Qualquer empresa privada, de qualquer forma, tem o direito de definir regras de postagem ou de publicação. Contudo: está em causa a concentração de actividades que estavam anteriormente mais dispersas e por esta razão, mais livres. O comércio tradicional livreiro não sobrevive face às constantes investidas de empresas supra- nacionais como a Amazon. E espaços de distribuição informativa, como o facebook, há muito tempo que deixaram de constituir passatempos marginais. Constituem novos “estados” aos quais é quase impossível escapar por razões de ordem publicitária ou laboral. O networking faz parte do dia a dia de milhões de cidadãos a nível internacional. Constituem hobbies standardizadores e massificadores que orientam o discurso planetário e que promovem, não raras vezes, a auto- censura a nível consciente ou inconsciente. O comércio tradicional, nisto, deixava, pelo menos, “respirar”. Contudo: o foco teima em não se reorientar. Os novos alvos são, ainda, demasiadamente perdoados. Quando, no fundo, constituem, actualmente, uma chave e uma das peças principais.

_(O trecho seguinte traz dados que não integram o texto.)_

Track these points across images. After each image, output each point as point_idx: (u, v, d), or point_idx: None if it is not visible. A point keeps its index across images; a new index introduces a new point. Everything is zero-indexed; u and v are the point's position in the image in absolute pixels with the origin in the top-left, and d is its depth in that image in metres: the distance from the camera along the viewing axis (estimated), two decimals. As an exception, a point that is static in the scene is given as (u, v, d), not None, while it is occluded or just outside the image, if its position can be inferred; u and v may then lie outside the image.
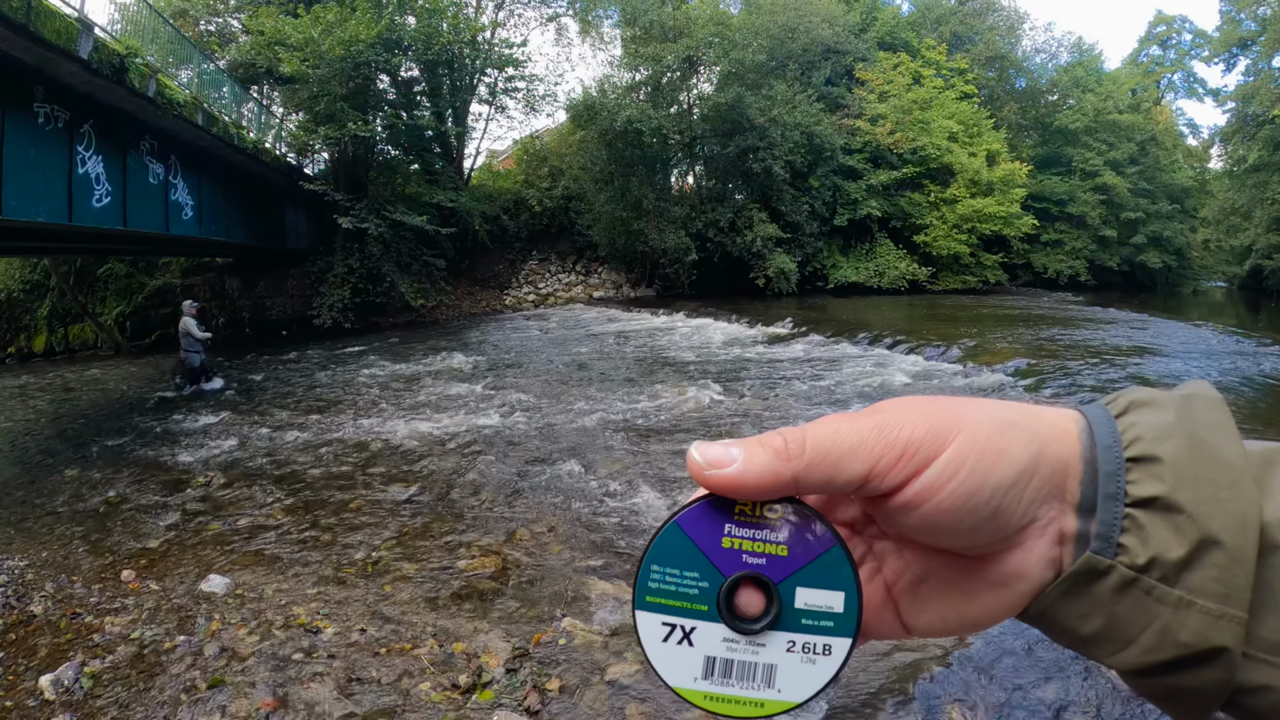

O jornalismo contemporâneo, apesar de progressivamente mais atento, não precisa de deixar de escrutinar aquilo que se denomina como “tradicional”: o que, ainda, aparenta ser exterior ao tentáculo das estruturas digitais. Mas à medida que a tecnologia se desenvolve e a separação se torna progressivamente mais difusa ou mesmo inexistente: precisa de começar a interpretar um planeta que será, a partir de agora, cada vez mais complexo, dificil de noticiar e de descodificar. Explicações que não se conseguem com posts nem “infográficos”. Se assim o desejar: terá muita investigação a fazer e trabalho de qualidade a realizar.